- [Page excerpt]:
+ + + + +
The address of jump target fail_ip must be outside the critical region, i.e.

fail_ip < start_ip || fail_ip >= post_commit_ip

Some textual explanation along with that is certainly helpful, but.

> + * [start_ip]
> + * 1. Userspace stores the address of the struct rseq_cs assembly
> + * block descriptor into the rseq_cs field of the registered
> + * struct rseq TLS area. This update is performed through a single
> + * store, followed by a compiler barrier which prevents the
> + * compiler from moving following loads or stores before this
> + * store.
> + *
> + * 2. Userspace tests to see whether the current cpu_id field
> + * match the cpu number loaded before start_ip. Manually jumping
> + * to [F1] in case of a mismatch.

Manually jumping?

> + *
> + * Note that if we are preempted or interrupted by a signal

Up to this point the description was technical, Now you start to
impersonate. That's inconsistent at best.

> + * after [1] and before post_commit_ip, then the kernel

How does the kernel know about being "after" [1]. Is there something else
than start_ip and post_commit_id? According to this, yes. And that wants a
name and wants to be shown in the visual block. I call it magic_ip for now.

> + * clears the rseq_cs field of struct rseq, then jumps us to
> + * abort_ip.

The kernel does not jump us.

If the execution sequence gets preempted at an address >=
magic_ip and < post_commit_ip, the kernel sets
TLS->rseq::rseq_cs to NULL and sets the user space return ip to
fail_ip before returning to user space, so the preempted
execution resumes at fail_ip.

Hmm?
+ + + + +
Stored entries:
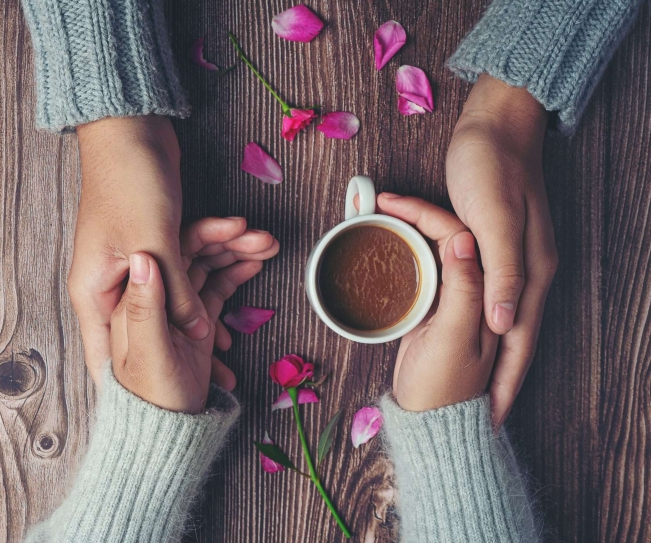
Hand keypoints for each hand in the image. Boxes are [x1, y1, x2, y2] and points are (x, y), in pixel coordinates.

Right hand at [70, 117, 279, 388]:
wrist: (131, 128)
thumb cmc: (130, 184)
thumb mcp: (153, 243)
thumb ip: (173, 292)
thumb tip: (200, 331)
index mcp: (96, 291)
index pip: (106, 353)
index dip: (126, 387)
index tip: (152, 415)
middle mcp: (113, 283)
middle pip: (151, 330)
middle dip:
+ + + + +
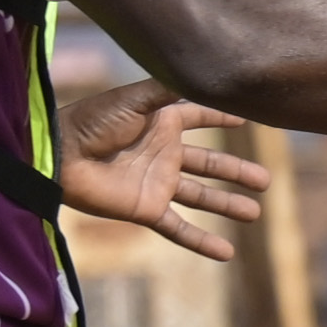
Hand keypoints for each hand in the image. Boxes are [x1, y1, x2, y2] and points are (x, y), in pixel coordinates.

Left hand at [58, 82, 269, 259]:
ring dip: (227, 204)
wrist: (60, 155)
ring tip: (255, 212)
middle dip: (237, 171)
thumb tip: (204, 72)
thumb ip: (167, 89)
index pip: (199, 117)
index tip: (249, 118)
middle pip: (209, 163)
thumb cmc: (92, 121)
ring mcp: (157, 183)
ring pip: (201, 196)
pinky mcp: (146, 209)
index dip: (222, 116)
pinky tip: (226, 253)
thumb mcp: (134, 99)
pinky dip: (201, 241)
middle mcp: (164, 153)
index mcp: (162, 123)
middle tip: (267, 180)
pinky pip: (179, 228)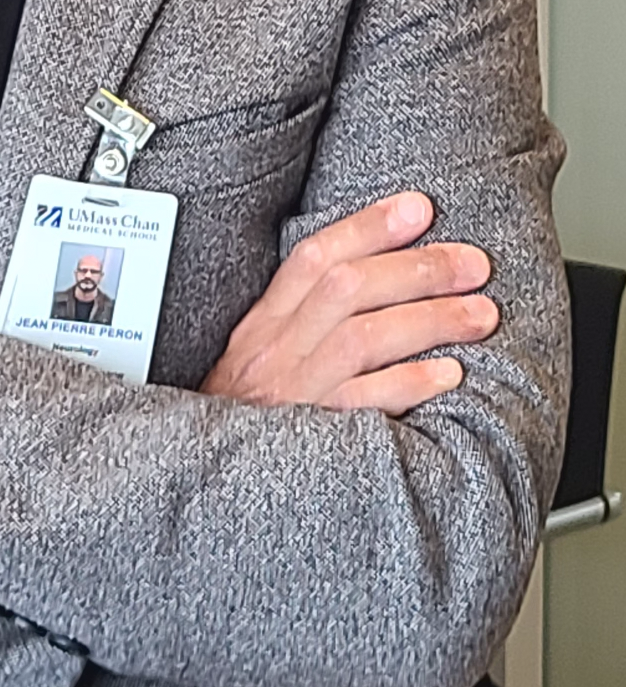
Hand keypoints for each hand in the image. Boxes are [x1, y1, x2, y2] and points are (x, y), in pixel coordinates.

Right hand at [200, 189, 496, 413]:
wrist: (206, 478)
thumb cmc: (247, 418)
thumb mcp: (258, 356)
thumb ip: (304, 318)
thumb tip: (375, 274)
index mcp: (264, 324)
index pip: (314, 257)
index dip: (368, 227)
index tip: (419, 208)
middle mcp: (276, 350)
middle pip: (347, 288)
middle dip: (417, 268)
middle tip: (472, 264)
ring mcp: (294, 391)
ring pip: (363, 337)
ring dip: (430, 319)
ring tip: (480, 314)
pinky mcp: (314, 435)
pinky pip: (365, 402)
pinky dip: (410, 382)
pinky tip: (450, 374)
+ + + + +
- [What needs to be done]: Resume the review of the rseq critical-section comments, picking up right after its closing "Hmm?" None of the rows are needed here.

- [Exercise result]:
> + * 3. Userspace critical section final instruction before
> + * post_commit_ip is the commit. The critical section is
> + * self-terminating.
> + * [post_commit_ip]
> + *
> + * 4. success
> + *
> + * On failure at [2]:
> + *
> + * [abort_ip]

Now you introduce abort_ip. Why not use the same terminology consistently?
Because it would make sense and not confuse the reader?

> + * F1. goto failure label
> + */
> +
> +static bool rseq_update_cpu_id(struct task_struct *t)
> +{
> + uint32_t cpu_id = raw_smp_processor_id();
> +
> + if (__put_user(cpu_id, &t->rseq->cpu_id_start))
> + return false;
> + if (__put_user(cpu_id, &t->rseq->cpu_id))
> + return false;
> + trace_rseq_update(t);
> + return true;
> +}
> +
> +static bool rseq_reset_rseq_cpu_id(struct task_struct *t)
> +{
> + uint32_t cpu_id_start = 0, cpu_id = -1U;

Please do not use -1U. Define a proper symbol for it. Hardcoded constant
numbers which have a special measing are annoying.

> + /*
> + * Reset cpu_id_start to its initial state (0).
> + */
> + if (__put_user(cpu_id_start, &t->rseq->cpu_id_start))
> + return false;

Why bool? If the callsite propagates an error code return it right from
here please.

> + /*
> + * Reset cpu_id to -1U, so any user coming in after unregistration can
> + * figure out that rseq needs to be registered again.
> + */
> + if (__put_user(cpu_id, &t->rseq->cpu_id))
> + return false;
> + return true;
> +}
> +
> +static bool rseq_get_rseq_cs(struct task_struct *t,
> + void __user **start_ip,
> + unsigned long *post_commit_offset,
> + void __user **abort_ip,
> + uint32_t *cs_flags)

Please align the arguments with the argument in the first line

> +{
> + unsigned long ptr;
> + struct rseq_cs __user *urseq_cs;
> + struct rseq_cs rseq_cs;
> + u32 __user *usig;
> + u32 sig;

Please sort those variables by length in reverse fir tree order.

> +
> + if (__get_user(ptr, &t->rseq->rseq_cs))
> + return false;

Call site stores an int and then returns -EFAULT. Works, but pretty is
something else.

> + if (!ptr)
> + return true;

What's wrong with 0 / -ERRORCODE returns which are the standard way in the
kernel?

> + urseq_cs = (struct rseq_cs __user *)ptr;
> + if (copy_from_user(&rseq_cs, urseq_cs, sizeof(rseq_cs)))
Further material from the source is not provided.